It’s a really weird experience,
going through pregnancy and having a baby. You foster that life that grows
inside you and then it emerges into the world and continues growing. But for a
long time it’s not independent of you – it relies on you for food, to keep it
warm, to lull it off to the sleepy-world. Your baby is an extension of you, and
you are an extension of your baby. And then, it begins to shift. Baby can move,
baby begins to realise they are independent of you. Then baby begins to eat
food. Real, solid, human food that anyone can feed her. She relishes this new
set of experiences. Baby can crawl. Baby is growing up.
Somewhere along the way this
story stops being about you as a pregnant body, you as a new mother. The
bleeding stops, your stomach slowly and steadily decreases in size with each
passing week. You can walk farther than a mile without needing a rest, you get
to sleep. You aren’t craving sugar and carbohydrate all the time, your body has
replenished the iron and zinc that it donated to the placenta. There are newer
babies that replace your baby as the ‘new thing’ and that is beautiful too.
Somewhere along the way this
story starts being about you again. You, and this other little human, this baby
that is now independent of you, that can be cared for by a loving and
well-meaning relative or a minder. She needs you, of course, but it’s not in
that primal, biological ‘basic needs’ sort of way, more of an emotional support
and a care-giver like anyone else could be.
And then, what are you? It’s been
eight months of breastfeeding and naps-in-arms. On the outside, little has
changed. It’s still breastfeeding and naps-in-arms. But a subtle shift has been
tip-tip-tipping away the last few weeks. Fewer feeds, sometimes napping in the
bed. More solid food. Trying to stand. The change now is taking place in your
own body. A niggling change, as your body shifts once again.

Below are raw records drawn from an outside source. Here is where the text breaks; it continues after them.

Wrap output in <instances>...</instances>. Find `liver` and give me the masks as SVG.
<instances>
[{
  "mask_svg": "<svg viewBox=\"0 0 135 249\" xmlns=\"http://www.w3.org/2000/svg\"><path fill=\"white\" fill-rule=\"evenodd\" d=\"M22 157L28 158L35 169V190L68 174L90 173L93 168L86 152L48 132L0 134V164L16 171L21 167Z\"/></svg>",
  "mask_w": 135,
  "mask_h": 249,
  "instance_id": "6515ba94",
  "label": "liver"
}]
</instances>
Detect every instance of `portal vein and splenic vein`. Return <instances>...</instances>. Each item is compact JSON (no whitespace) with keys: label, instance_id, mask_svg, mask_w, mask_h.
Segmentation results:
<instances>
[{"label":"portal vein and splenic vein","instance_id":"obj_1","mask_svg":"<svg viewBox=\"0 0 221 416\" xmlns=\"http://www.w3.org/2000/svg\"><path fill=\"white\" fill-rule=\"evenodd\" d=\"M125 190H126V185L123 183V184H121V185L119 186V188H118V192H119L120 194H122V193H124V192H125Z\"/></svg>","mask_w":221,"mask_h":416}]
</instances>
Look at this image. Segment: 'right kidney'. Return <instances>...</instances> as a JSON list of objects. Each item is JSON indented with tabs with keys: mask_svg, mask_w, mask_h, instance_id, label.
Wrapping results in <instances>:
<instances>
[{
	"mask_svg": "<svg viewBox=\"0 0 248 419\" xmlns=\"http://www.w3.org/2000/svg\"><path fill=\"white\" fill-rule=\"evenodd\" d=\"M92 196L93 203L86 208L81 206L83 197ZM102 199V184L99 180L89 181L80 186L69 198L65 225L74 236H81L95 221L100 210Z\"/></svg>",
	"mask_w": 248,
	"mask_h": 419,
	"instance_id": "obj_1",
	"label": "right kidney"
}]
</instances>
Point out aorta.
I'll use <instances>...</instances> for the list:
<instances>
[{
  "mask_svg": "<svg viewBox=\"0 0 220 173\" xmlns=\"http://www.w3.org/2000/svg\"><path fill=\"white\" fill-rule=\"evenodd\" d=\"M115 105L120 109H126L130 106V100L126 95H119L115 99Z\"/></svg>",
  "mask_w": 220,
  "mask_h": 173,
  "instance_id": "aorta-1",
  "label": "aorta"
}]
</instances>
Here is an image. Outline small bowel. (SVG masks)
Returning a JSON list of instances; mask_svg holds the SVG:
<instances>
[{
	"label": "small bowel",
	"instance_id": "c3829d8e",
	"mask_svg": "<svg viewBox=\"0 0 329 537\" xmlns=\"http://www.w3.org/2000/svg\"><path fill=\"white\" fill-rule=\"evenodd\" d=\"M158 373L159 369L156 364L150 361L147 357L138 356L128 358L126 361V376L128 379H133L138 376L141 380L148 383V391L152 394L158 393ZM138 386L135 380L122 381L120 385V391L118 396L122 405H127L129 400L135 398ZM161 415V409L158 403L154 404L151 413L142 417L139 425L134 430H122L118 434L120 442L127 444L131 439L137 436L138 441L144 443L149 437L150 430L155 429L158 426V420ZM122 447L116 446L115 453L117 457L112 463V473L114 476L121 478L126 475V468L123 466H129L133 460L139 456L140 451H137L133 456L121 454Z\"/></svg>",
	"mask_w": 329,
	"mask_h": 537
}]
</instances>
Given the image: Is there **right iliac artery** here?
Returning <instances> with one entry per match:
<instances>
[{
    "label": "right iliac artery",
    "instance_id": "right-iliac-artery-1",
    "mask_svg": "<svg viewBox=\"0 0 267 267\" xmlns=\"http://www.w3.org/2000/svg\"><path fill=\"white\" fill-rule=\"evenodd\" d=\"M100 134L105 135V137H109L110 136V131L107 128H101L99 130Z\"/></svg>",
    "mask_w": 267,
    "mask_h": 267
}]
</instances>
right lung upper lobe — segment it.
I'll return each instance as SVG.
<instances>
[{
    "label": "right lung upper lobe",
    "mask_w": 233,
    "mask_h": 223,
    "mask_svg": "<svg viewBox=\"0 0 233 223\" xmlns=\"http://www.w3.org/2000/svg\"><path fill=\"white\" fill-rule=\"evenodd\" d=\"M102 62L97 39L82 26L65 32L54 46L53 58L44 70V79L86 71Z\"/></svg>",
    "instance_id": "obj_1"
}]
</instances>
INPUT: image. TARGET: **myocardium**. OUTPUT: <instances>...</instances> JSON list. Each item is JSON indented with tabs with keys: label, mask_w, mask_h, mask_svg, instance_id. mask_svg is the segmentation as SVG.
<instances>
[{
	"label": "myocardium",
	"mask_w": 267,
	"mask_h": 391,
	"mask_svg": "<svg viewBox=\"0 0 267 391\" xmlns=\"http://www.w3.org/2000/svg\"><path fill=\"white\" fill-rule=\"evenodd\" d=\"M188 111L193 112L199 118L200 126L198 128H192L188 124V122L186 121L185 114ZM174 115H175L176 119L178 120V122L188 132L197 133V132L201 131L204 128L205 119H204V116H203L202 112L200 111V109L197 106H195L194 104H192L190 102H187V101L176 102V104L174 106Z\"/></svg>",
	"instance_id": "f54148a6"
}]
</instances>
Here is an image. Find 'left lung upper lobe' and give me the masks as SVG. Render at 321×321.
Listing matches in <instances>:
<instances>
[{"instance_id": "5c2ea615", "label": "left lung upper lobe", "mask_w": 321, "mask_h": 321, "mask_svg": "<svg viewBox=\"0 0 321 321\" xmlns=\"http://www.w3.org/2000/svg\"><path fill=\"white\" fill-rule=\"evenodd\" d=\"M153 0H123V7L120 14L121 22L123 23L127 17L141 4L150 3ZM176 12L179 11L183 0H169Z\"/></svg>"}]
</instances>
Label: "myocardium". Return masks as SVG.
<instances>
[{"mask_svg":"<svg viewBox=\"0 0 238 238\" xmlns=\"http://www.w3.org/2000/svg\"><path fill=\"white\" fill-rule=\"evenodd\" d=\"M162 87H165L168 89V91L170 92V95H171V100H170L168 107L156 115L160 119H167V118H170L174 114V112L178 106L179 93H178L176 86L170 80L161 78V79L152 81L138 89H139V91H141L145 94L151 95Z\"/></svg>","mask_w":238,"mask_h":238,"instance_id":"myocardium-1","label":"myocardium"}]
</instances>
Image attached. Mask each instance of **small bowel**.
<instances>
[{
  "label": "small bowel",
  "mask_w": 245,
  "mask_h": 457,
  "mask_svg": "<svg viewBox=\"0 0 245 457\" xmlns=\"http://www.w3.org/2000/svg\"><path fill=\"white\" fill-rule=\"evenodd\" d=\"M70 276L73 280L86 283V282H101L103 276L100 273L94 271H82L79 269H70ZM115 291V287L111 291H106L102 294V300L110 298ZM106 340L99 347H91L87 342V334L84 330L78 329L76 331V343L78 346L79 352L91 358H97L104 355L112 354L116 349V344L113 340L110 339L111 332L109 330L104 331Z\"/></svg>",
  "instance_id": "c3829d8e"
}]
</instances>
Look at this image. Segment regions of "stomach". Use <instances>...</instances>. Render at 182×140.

Bodies are funny. Nothing happens
suddenly, it’s all subtle thief in the night type stuff. You feel a little cramp
here and there and feel the hormonal shift that you can’t really explain to
anyone else. Your body is changing, again. You’re beginning to phase out of
being a postpartum body, and back to being a regular (what does that even
mean?) woman who has the capacity and the potential to do it all over again.
Matter has this impatient, eternal
desire to perpetuate its own existence and to reproduce itself. It just wants
to keep on keeping on. And you realise that your body is just a part of that
bigger picture. It’s a funny thing, adjusting to all these changing roles. It’s
a funny, emotional time. A time for grieving a loss, anticipating the return of
an old friend, expectation and waiting. It’s a time for crying and not being
able to say why. Of incomprehensible rage and a void of sadness welling up. A
huge part of being a breathing, feeling body is the huge amount of feeling that
it entails.
We don’t talk enough about the
feelings. The feelings matter a lot.